Unique Index On Nullable Column?

I am reviewing some QAD tables and it appears that Progress lets you define a unique index that has a nullable column.

Is that correct?

This is in an OpenEdge 10.2 database.

(for QAD users, one example table is vph_hist having the nullable columns vph_ref and vph_pvo_id as part of the unique index vph_ref)
 

tamhas

ProgressTalk.com Sponsor
Null is not considered to break the uniqueness. I can understand why that may not be intuitive, but it has always been that way.
 
dBASE from its early days had what they called unique indexes which would let you find the one record matching a value in the index, and if there were more than one records with that value, the index would not let you find those others. Then various dBASE clone products copied that design and since dBASE was the first widely used DBMS, various other companies copied some aspects. So it wouldn't surprise me if Progress copied that design.

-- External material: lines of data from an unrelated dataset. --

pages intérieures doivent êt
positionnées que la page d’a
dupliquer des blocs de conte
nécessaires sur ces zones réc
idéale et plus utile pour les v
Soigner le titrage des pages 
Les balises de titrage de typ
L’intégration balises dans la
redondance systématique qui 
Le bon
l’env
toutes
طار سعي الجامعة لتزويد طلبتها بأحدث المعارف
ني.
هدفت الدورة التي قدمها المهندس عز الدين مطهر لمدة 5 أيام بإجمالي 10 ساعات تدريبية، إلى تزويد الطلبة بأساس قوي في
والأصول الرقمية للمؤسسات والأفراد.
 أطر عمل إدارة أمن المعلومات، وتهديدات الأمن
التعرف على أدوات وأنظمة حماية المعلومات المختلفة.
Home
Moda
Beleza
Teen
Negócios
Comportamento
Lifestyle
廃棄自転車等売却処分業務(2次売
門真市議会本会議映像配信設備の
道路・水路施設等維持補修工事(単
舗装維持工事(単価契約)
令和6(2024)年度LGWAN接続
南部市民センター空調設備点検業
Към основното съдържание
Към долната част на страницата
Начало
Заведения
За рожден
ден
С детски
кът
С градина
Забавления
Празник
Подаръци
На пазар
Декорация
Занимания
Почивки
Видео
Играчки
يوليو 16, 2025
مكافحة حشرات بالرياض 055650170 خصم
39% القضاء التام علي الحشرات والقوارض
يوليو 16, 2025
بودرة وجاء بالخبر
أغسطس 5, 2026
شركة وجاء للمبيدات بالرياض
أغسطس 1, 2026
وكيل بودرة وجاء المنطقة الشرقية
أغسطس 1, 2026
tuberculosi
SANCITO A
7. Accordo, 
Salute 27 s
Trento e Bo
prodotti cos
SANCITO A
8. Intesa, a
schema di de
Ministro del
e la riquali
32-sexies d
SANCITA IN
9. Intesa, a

Does the unique index in Progress work like that? Or does it reject the changing of a value such that it would mean more than one record shares that value for the unique index key (aside from the null issue mentioned above)?
 

tamhas

ProgressTalk.com Sponsor
If an index component of a unique index is unknown value, then there can be any number of records that match. I don't believe that there is any way to FIND them individually without ROWIDs, but you can certainly FOR EACH through them. You can change the unknown value to a known value at any time, but of course, it must then be unique. The most common case I have seen this sort of thing is where is an index with couple of fields including something like ship date, that is not known at the time the record is created. One can, however, find the unique desired record using something like order number and then update that ship date. This is less confusing when ship date is in a non-unique index, but people have sometimes combined something like a unique ship id and the ship date into a single unique index where neither value is known at record creation.

Of course, this is just bad DB design, but there is a lot of that in the world.
 
You can change the unknown value to a known value at any time, but of course, it must then be unique.
So there can be multiple records with the same value (in the sense that the null must be recorded as some kind of byte/series of bytes in the index), but if you can't create a unique index on a table (say one one column) and insert two records with this same unique index key non-null value (like dBASE and some others will let you do).

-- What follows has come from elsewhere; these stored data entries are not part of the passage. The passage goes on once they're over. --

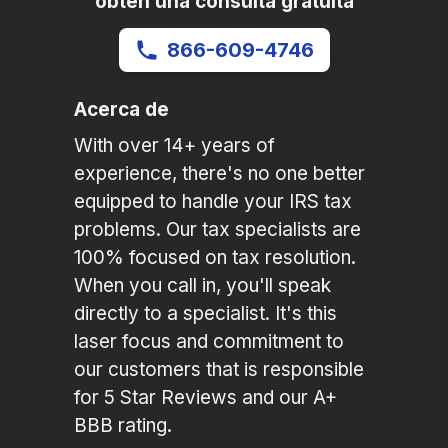
obtén una consulta gratuita
866-609-4746
Acerca de
With over 14+ years of
experience, there's no one better
equipped to handle your IRS tax
problems. Our tax specialists are
100% focused on tax resolution.
When you call in, you'll speak
directly to a specialist. It's this
laser focus and commitment to
our customers that is responsible
for 5 Star Reviews and our A+
BBB rating.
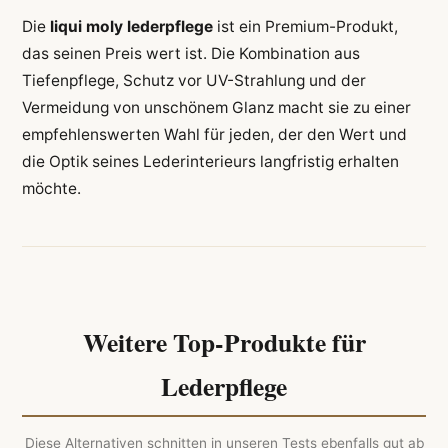
Die
liqui moly lederpflege
ist ein Premium-Produkt,
das seinen Preis wert ist. Die Kombination aus
Tiefenpflege, Schutz vor UV-Strahlung und der
Vermeidung von unschönem Glanz macht sie zu einer
empfehlenswerten Wahl für jeden, der den Wert und
die Optik seines Lederinterieurs langfristig erhalten
möchte.
Weitere Top-Produkte für
Lederpflege
Diese Alternativen schnitten in unseren Tests ebenfalls gut ab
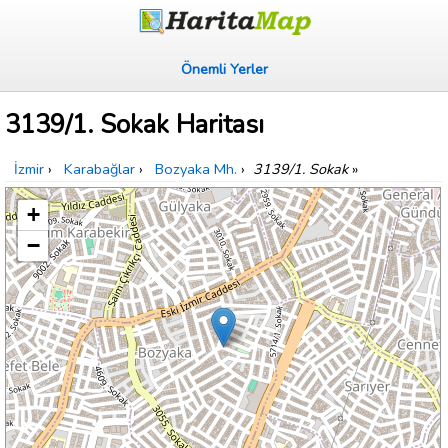
Önemli Yerler
3139/1. Sokak Haritası
İzmir
›
Karabağlar
›
Bozyaka Mh.
›
3139/1. Sokak
»
+
−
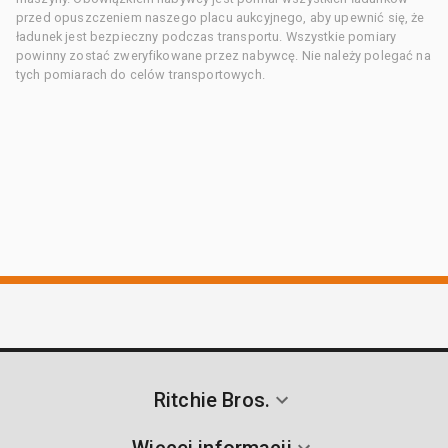
przed opuszczeniem naszego placu aukcyjnego, aby upewnić się, że
ładunek jest bezpieczny podczas transportu. Wszystkie pomiary
powinny zostać zweryfikowane przez nabywcę. Nie należy polegać na
tych pomiarach do celów transportowych.
Ritchie Bros.
Więcej informacji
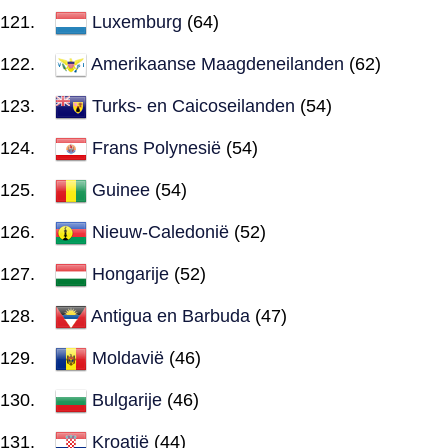
Luxemburg
(64)
Amerikaanse Maagdeneilanden
(62)
Turks- en Caicoseilanden
(54)
Frans Polynesië
(54)
Guinee
(54)
Nieuw-Caledonië
(52)
Hongarije
(52)
Antigua en Barbuda
(47)
Moldavië
(46)
Bulgarije
(46)
Kroatië
(44)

If true, it is not as bad as I feared. Certainly not ideal, but not horrendous.
 

tamhas

ProgressTalk.com Sponsor
Are you familiar with the ABL unknown value? (There are actually several, but that doesn't matter here.) If the field in question is the only one in the index, e.g., something like shipping document, then the entire table can consist of records with the unknown value. If there are multiple fields in the index and only one can have unknown value, then there can be as many records as you want where all of the fields in the index match ... the one field with unknown value will keep them from violating uniqueness. Of course, when you fill in that field, you will have to supply unique values. You could, however, have duplicates in the field which started as unknown as long as the rest of the fields provided uniqueness.

Note that you can avoid this happening by marking the field as mandatory, but, of course, you need matching application logic to ensure that a value is assigned.
 
Oh fun. ;-)

"Note that you can avoid this happening by marking the field as mandatory, but, of course, you need matching application logic to ensure that a value is assigned."
When you mark a field as mandatory, does the sysprogress.syscolumns.nullflag get set to "N"? (If so this means I can't rely on that column to tell me if there are no nulls in this column, but I instead have to look at the data stored in the DB at the time to infer this).

Well, this application is large (it is QAD) and QAD has enough revenue that I hope they don't have such things, but then it is also somewhat customized, by a firm much much smaller than QAD, so I suppose there may be a case or two of this. We have a big data integrity checking task in all our systems (not just the QAD/Progress one), so I expect to find some oddities in the DB.
 

tamhas

ProgressTalk.com Sponsor
_Field._Mandatory will tell you whether the field is define as having no nulls, but I don't know that this is an absolute guarantee that there are no nulls in the data.

I expect to find some oddities in the DB.

I think you can count on absolutely, especially in an application as vintage as QAD.